Lyrics data storage means for storing lyrics data representing the lyrics of a song and divided into a plurality of blocks;
Video data acquisition means for acquiring video data including the video of the singer;
Detection means for detecting the shape of the lips of the singer from the video data acquired by the video data acquisition means;
Phoneme pattern detection means for detecting the arrangement of phonemes included in the voice uttered by the singer from the shape of the lips detected by the detection means;
The in-singing block identifying means for collating the phoneme pattern detected by the phoneme pattern detecting means with the lyrics data for each block, and identifying the block that the singer is singing based on the matching result;
Lyrics video data generating means for reading out the lyrics data from the lyrics data storage means and generating lyrics video data representing a video of lyrics indicated by the read lyrics data;
At the timing when the block being sung is specified by the singing block specifying unit, the lyric video data representing the video of the lyrics of the specified block among the lyric data generated by the lyric video data generating unit is output to the display unit And a data reproducing apparatus.

The lyric video data generation means starts generating lyric video data representing a lyric video of the specified block at a timing when the block being sung is specified by the singing block specifying means.

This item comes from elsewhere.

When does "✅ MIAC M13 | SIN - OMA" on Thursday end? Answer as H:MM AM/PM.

Item 4. The data reproducing device according to Item 1.

In the data reproducing device according to claim 1 or 2,
The lyrics data is divided into a plurality of blocks, and includes synchronization information indicating a reproduction start timing of each divided block,
The output means, for each of the blocks, when the deviation between the reproduction start timing of each block indicated by the synchronization information and the timing at which the block is specified by the block specifying means is within a predetermined range, A data reproduction apparatus characterized by outputting lyric video data representing a lyric video of the block.

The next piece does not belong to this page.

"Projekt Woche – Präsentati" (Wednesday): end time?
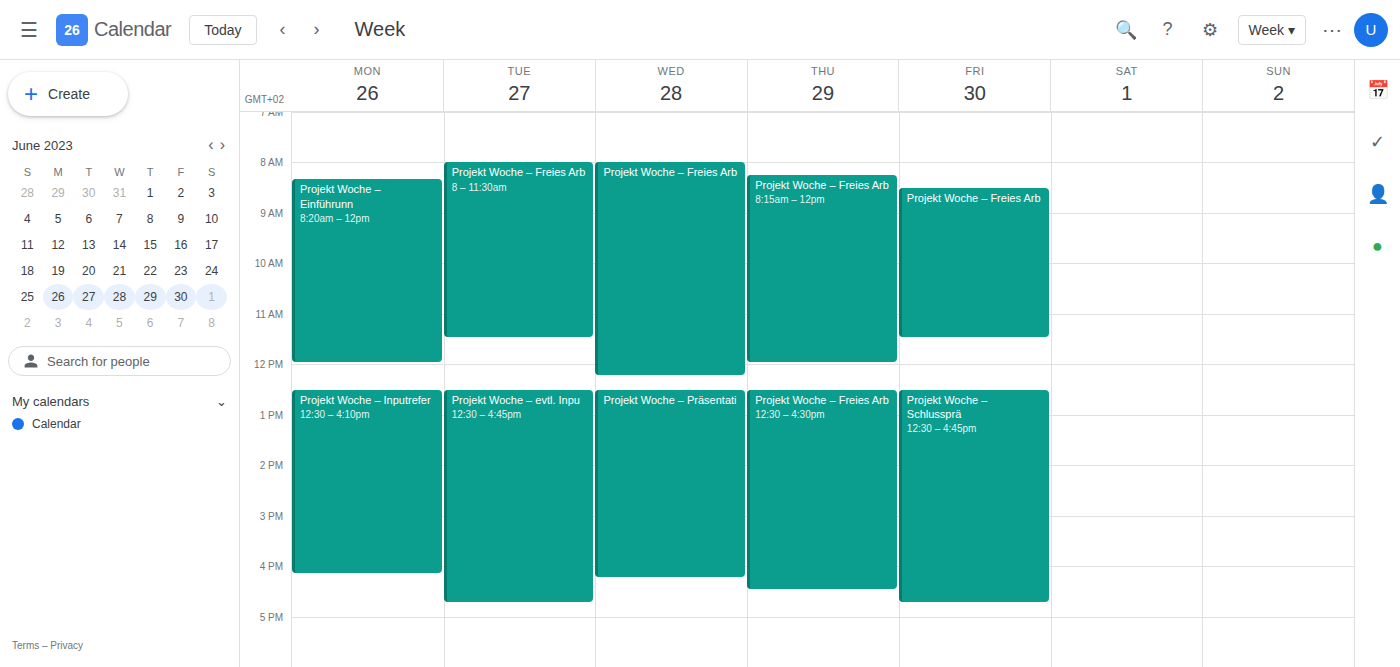
4:15 PM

The data reproduction apparatus according to any one of claims 1 to 3,
The data output apparatus characterized in that the output means outputs the video data acquired by the video data acquisition means and the lyrics video data generated by the lyrics video data generation means.

The data reproducing apparatus according to claim 4, wherein
Delay means for delaying the video data acquired by the video data acquisition means by a predetermined time;
The data output device characterized in that the output means outputs the video data delayed by the delay means and the lyrics video data generated by the lyrics video data generation means.

The data reproducing apparatus according to any one of claims 1 to 5,
First voice data storage means for storing first voice data representing voice;
Voice data acquisition means for acquiring second voice data representing voice;
Time alignment means for associating the second sound data acquired by the sound data acquisition means with the first sound data stored in the first sound data storage means in units of frames of a predetermined time length;
The output means displays, on the display means, lyric video data representing a lyric video of a specified block among the lyric data generated by the lyric video data generating means at a timing according to a result of association by the time alignment means. A data reproducing device characterized by outputting.